The slope of a linear function like the one given in the exercise is very important to understand. It tells us how steep the line is when represented graphically and how much change occurs in the dependent variable for a unit change in the independent variable.

In the formula provided, the slope is the coefficient of the variable \(t\). Here, that coefficient is 0.243. This means that for each year that passes, the median age of the U.S. population increases by approximately 0.243 years.

Let's imagine this in everyday terms:

• If you were to plot this in a graph, each step you take horizontally to the right (representing one year) leads to a small climb upwards of 0.243 units in the vertical direction (representing the median age).
• This steady incline tells us that there’s a consistent increment in the median age over the years studied (from 1970 to 2010).

A consistent slope like this is helpful for predicting and understanding trends over time. It reflects consistent and gradual changes instead of abrupt shifts.

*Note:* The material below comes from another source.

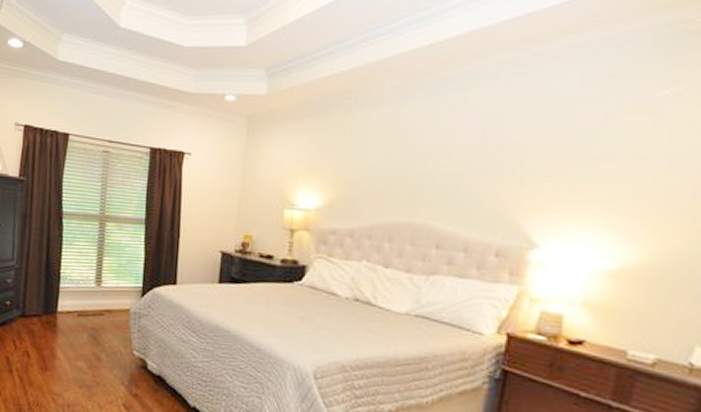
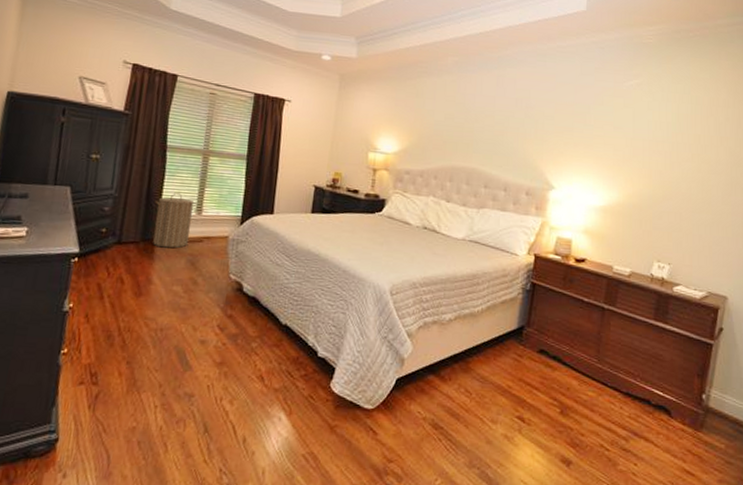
laundry hamper: none [54,263,96,322] -> present [153,193,197,249]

The median age calculation using the formula involves simple substitution and arithmetic, but understanding the concept is crucial.

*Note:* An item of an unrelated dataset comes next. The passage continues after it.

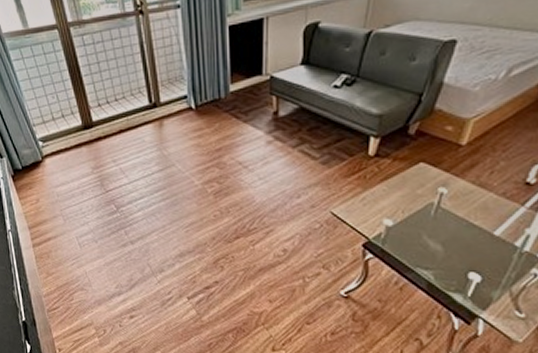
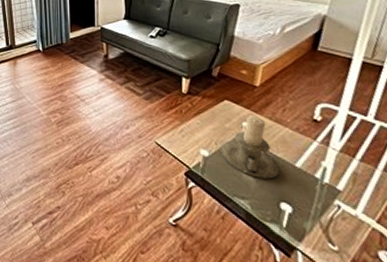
candle holder: none [407,180,475,249] -> present [220,115,280,179]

Median age is the middle point of a data set; half of the population is younger than this age, and half is older. To predict this number for a given year using the formula \(A(t) = 0.243t - 450.8\), you insert the desired year for \(t\). For example:

• For the year 1980, substitute \(t = 1980\).
• Calculate: \(A(1980) = 0.243 \times 1980 - 450.8 = 29.74\).

This tells us the median age in 1980 was approximately 29.74 years.

In the year 2000, the same process follows:

• Substitute \(t = 2000\) into the formula.
• Calculate: \(A(2000) = 0.243 \times 2000 - 450.8 = 35.2\).

Thus, the median age in 2000 was approximately 35.2 years.

These calculations show how the median age can be estimated for various years within the specified range using a straightforward method.

Linear functions are one of the foundation stones of algebra and are characterized by their constant rate of change. The function given, \(A(t) = 0.243t - 450.8\), is linear because it fits the basic \(y = mx + c\) form, where \(m\) is the slope and \(c\) is the y-intercept.

Understanding linear functions helps consider various real-world relationships between two quantities that change together.

• The linear nature of the formula means any change in \(t\) directly affects the calculated \(A(t)\), with the change being constant, as dictated by the slope.
• The y-intercept \(-450.8\) represents the point where the line crosses the y-axis, or the projected median age at year zero — even if it doesn't have a practical real-world representation within this context, due to negative age values.

Linear functions like this become tools to predict and analyze changes over time, especially within a specified domain, like the population's median age between 1970 and 2010. They provide a simple yet powerful way to model trends and make approximate predictions.